(THE RECORDS begins)
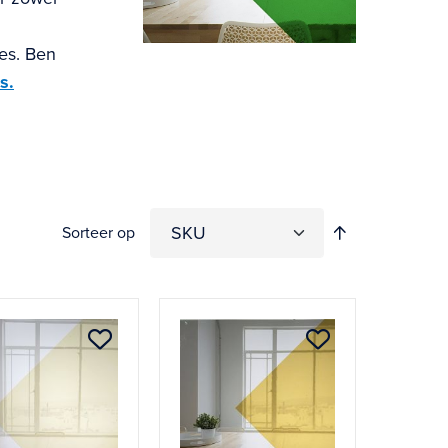
jes. Ben
s.
Aflopend
Sorteer op
sorteren
Aan
Aan
verlanglijst
verlanglijst
n
toevoegen
toevoegen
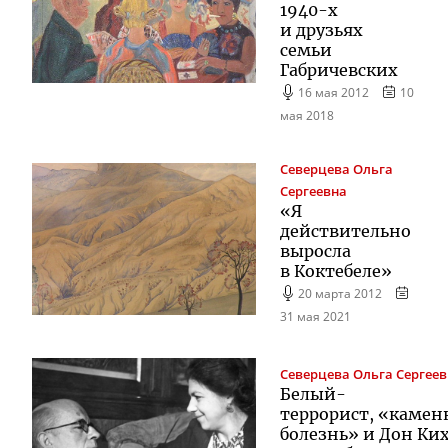
1940-х
и друзьях
семьи
Габричевских
16 мая 2012
10
мая 2018
Северцева
Ольга
Сергеевна
«Я
действительно
выросла
в Коктебеле»
20 марта 2012
31 мая 2021
Северцева
Ольга Сергее
Белый-
террорист
, «камен
болезнь» и Дон Ки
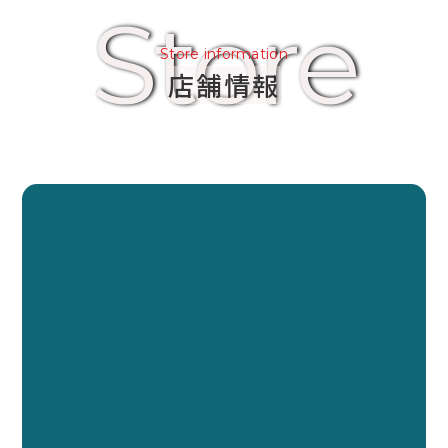
Store
Store information
店舗情報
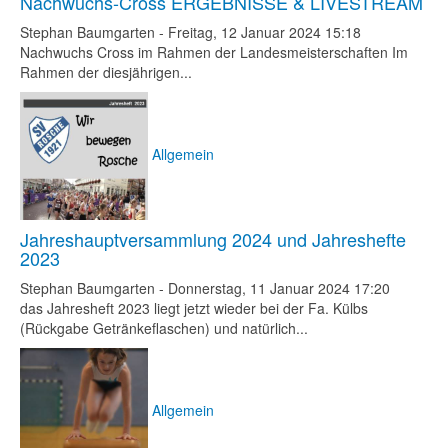
Nachwuchs-Cross ERGEBNISSE & LIVESTREAM
Stephan Baumgarten
-
Freitag, 12 Januar 2024 15:18
Nachwuchs Cross im Rahmen der Landesmeisterschaften Im
Rahmen der diesjährigen...
Allgemein
Jahreshauptversammlung 2024 und Jahreshefte
2023
Stephan Baumgarten
-
Donnerstag, 11 Januar 2024 17:20
das Jahresheft 2023 liegt jetzt wieder bei der Fa. Külbs
(Rückgabe Getränkeflaschen) und natürlich...
Allgemein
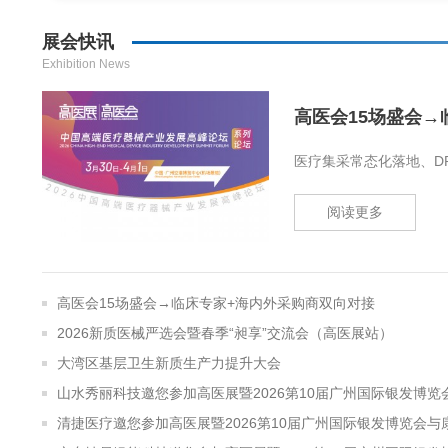
展会快讯
Exhibition News
高医会15场盛会→
医疗集采常态化落地、DR
阅读更多
高医会15场盛会→临床专家+海内外采购商双向对接
2026新质医械严选会暨春季“昶享”交流会（高医展站）
大湾区基层卫生新质生产力提升大会
山水秀丽科技邀您参加高医展暨2026第10届广州国际银发博览
清捷医疗邀您参加高医展暨2026第10届广州国际银发博览会与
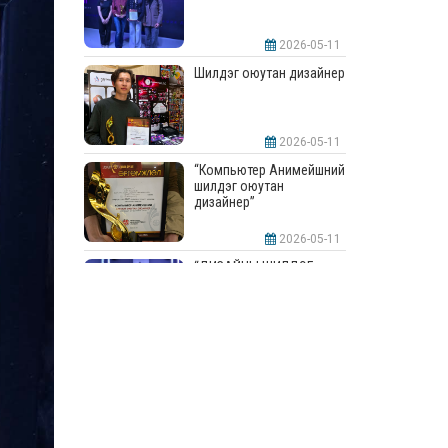
2026-05-11
Шилдэг оюутан дизайнер
2026-05-11
“Компьютер Анимейшний
шилдэг оюутан
дизайнер”
2026-05-11
“ДИЗАЙНЫ ШИЛДЭГ
СУРГУУЛЬ”-аар
шалгарлаа
2026-05-11
“Интерьерийн шилдэг
оюутан дизайнер”
2026-05-11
(THE RECORDS ends)
- TASK STATEMENT:
Write out every line of the entries that holds the word "Rahmen".

- EXERCISE SOLUTION:
Nachwuchs Cross im Rahmen der Landesmeisterschaften Im
Rahmen der diesjährigen...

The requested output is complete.